==== INPUT MATERIAL ====

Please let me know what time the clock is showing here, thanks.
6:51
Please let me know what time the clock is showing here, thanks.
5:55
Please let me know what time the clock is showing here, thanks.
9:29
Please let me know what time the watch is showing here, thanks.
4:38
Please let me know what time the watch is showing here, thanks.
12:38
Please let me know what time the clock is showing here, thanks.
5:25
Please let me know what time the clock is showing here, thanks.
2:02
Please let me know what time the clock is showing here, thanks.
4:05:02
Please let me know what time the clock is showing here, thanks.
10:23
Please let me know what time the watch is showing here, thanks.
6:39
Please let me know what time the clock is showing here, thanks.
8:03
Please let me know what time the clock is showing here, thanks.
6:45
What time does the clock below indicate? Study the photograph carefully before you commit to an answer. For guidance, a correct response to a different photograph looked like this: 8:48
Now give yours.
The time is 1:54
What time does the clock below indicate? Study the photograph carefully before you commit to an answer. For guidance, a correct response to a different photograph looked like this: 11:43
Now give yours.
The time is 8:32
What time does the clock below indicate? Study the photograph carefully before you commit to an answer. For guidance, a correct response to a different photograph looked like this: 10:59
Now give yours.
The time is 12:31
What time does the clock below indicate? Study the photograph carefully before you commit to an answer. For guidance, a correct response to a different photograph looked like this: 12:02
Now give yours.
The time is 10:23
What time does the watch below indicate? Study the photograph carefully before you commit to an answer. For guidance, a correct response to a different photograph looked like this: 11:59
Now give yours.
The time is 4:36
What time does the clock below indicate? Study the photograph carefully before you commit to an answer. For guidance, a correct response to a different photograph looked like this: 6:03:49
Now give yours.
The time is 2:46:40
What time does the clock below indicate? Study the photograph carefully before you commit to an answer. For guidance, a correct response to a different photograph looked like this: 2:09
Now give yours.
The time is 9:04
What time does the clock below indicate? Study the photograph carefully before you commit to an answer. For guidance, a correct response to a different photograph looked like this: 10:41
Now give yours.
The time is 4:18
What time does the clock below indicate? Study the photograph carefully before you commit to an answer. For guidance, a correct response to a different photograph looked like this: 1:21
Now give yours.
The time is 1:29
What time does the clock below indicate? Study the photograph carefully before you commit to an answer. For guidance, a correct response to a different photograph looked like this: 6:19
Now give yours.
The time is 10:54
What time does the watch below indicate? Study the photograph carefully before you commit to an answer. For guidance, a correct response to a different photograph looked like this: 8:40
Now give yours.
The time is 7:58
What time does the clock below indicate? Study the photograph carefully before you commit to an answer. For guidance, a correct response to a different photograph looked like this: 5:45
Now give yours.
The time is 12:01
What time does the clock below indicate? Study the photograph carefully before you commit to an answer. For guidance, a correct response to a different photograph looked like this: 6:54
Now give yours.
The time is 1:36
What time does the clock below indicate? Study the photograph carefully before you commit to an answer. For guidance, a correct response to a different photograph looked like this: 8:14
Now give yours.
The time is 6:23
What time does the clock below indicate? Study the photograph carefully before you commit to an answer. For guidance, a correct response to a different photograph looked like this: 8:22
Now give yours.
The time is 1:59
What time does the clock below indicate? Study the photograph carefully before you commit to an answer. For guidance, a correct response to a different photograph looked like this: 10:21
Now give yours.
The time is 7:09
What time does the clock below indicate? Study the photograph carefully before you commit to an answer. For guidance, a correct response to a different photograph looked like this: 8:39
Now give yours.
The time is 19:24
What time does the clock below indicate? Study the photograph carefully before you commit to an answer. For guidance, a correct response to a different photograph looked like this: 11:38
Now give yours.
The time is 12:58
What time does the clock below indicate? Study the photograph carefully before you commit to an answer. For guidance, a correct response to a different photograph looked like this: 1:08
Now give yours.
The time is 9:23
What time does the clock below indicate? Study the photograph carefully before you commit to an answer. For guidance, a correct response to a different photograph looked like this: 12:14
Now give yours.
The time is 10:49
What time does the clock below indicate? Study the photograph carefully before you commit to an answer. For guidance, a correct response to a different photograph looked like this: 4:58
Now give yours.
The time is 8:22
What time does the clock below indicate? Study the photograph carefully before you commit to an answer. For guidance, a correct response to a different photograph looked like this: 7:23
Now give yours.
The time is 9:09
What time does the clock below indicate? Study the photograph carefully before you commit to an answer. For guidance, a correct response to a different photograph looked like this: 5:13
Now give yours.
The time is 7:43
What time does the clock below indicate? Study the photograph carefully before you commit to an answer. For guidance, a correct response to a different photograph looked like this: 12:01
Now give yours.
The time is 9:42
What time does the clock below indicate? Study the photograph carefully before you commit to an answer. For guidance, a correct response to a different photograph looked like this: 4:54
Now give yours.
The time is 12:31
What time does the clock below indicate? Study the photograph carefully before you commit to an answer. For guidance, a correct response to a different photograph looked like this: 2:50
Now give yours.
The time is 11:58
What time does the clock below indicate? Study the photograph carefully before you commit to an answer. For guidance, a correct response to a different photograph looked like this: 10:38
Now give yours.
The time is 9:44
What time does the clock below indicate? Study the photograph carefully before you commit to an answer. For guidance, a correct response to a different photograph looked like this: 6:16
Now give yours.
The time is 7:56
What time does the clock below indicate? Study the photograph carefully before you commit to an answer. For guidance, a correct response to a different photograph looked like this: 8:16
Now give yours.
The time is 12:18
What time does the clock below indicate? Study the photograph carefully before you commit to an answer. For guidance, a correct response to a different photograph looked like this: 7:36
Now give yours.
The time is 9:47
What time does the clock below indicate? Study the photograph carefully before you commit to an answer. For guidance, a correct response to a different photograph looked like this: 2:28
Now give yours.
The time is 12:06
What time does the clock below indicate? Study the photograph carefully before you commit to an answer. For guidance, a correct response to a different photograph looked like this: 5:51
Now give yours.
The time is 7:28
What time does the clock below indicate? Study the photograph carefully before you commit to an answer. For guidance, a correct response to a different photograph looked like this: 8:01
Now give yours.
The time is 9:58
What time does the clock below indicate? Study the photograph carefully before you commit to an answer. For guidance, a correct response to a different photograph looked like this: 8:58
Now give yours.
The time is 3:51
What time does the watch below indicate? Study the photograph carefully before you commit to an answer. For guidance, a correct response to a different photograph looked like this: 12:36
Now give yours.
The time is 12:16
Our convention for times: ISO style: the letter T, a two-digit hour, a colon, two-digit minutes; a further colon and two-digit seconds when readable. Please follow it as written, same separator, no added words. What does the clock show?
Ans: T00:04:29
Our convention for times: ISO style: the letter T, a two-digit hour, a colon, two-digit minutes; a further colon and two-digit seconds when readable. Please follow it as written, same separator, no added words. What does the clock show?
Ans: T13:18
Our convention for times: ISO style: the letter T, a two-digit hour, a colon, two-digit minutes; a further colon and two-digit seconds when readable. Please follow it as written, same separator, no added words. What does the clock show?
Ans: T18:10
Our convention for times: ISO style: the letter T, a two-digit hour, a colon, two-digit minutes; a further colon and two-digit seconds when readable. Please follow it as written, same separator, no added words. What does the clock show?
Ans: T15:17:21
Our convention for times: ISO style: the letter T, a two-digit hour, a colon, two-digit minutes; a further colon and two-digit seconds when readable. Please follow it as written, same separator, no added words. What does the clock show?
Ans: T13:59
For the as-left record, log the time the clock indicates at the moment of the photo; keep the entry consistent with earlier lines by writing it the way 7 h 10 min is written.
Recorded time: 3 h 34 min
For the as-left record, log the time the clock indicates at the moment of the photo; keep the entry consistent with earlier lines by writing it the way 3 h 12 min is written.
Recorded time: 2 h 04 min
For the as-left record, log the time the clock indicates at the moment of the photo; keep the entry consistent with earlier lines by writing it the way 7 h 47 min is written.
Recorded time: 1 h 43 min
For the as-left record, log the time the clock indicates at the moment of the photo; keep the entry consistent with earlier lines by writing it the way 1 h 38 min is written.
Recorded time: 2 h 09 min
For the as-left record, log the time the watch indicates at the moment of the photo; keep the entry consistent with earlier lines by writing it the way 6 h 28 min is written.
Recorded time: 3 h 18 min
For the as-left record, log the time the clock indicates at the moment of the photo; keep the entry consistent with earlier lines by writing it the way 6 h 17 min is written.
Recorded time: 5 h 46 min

====

DESCRIPTION OF THE TASK — List every line in the data above that contains the string "Recorded". Case counts.

WRITTEN REPLY —
Recorded time: 3 h 34 min
Recorded time: 2 h 04 min
Recorded time: 1 h 43 min
Recorded time: 2 h 09 min
Recorded time: 3 h 18 min
Recorded time: 5 h 46 min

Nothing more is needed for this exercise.